Frédéric Joliot - Chimie - 1935

Frédéric Joliot

Jean Frédéric Joliot, dit Frédéric Joliot-Curie, est un physicien et chimiste français, né à Paris le 19 mars 1900 et mort à Paris le 14 août 1958. Il a obtenu le prix Nobel de chimie en 1935 avec son épouse Irène Joliot-Curie.

 

Frédéric Joliot fait ses études à l'École supérieure de physique et de chimie, où il rencontre Paul Langevin et devient ami avec Pierre Biquard. Grâce à Paul Langevin, il devient préparateur particulier de Marie Curie à l'Institut du Radium. En 1926, il épouse Irène Curie, la fille de Pierre et Marie Curie. Frédéric Joliot obtient son doctorat de sciences en 1930 à la faculté des sciences de l'université de Paris.

Il participe avec sa femme à des recherches sur la structure de l'atome. En 1935, ils obtiennent le Prix Nobel de chimie pour la découverte de la radioactivité artificielle. En 1937, il est nommé professeur de chimie nucléaire au Collège de France et directeur du laboratoire de synthèse atomique de la Caisse nationale de la recherche scientifique.

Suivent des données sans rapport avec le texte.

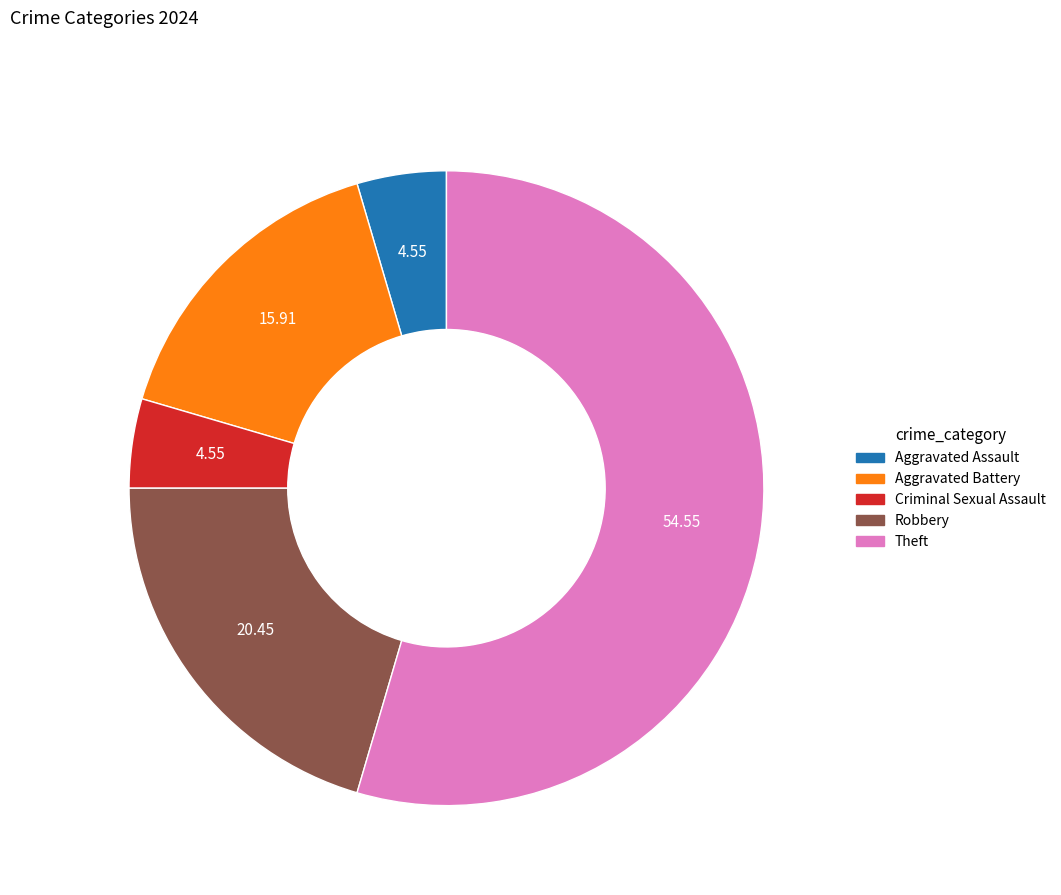

Does any single category account for the majority?

Yes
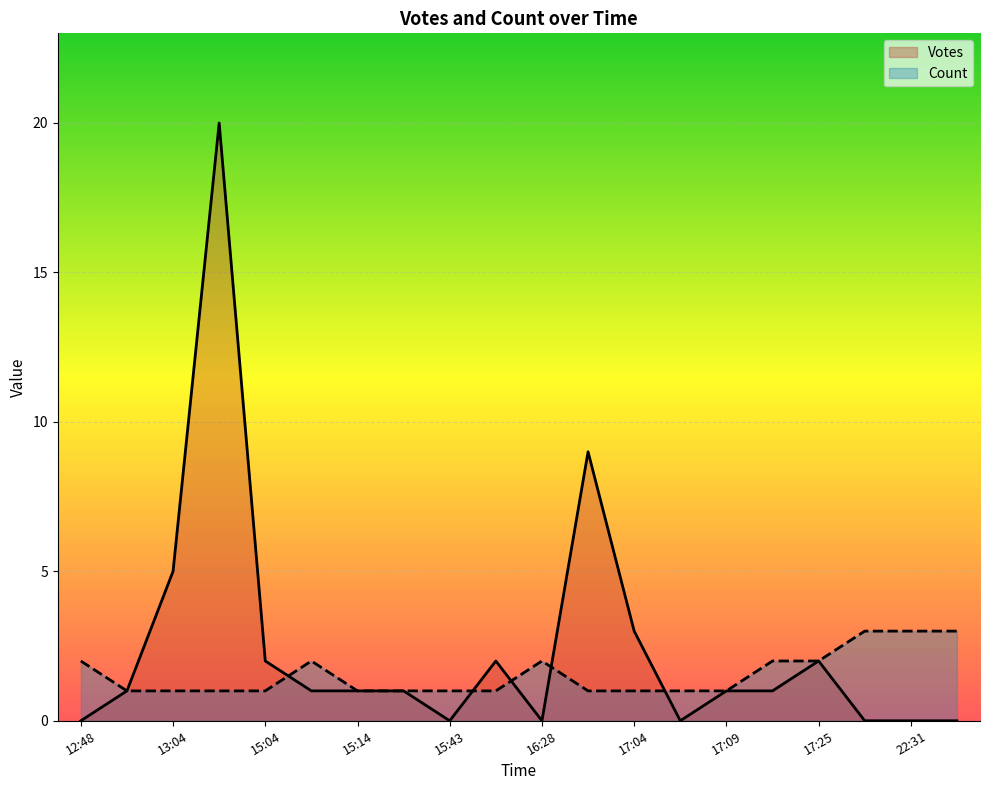

Which series ends up on top after the final intersection of Votes and Count?

Count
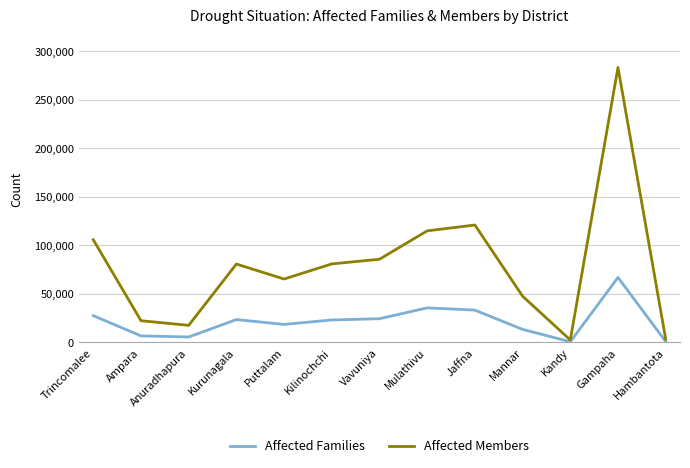

Rank the series by their maximum value, from lowest to highest.

Affected Families, Affected Members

Il s'engagera dans la Résistance en 1941 et prend la tête de l'organisation de la résistance le Front national, dont les militants se rencontrent clandestinement dans son laboratoire. Il prend part en août 1944 à l'insurrection de Paris contre l'occupation nazie.
Il est directeur du CNRS du 20 août 1944 au 3 février 1946. En 1945, il participe à la fondation du Commissariat à l'énergie atomique (CEA), dont il est nommé haut-commissaire par le général de Gaulle. En 1947, il devient membre étranger de la Royal Society qui lui décerne, l'année suivante, la médaille Hughes. En 1948, il supervise la construction du premier réacteur nucléaire français, la pile Zoé. À la mort de sa femme, il reprend la charge de sa chaire de physique nucléaire à la Faculté des sciences de Paris ainsi que la direction de l'Institut du radium tout en conservant son poste au Collège de France. Il est élu membre de l'Académie des sciences en 1958.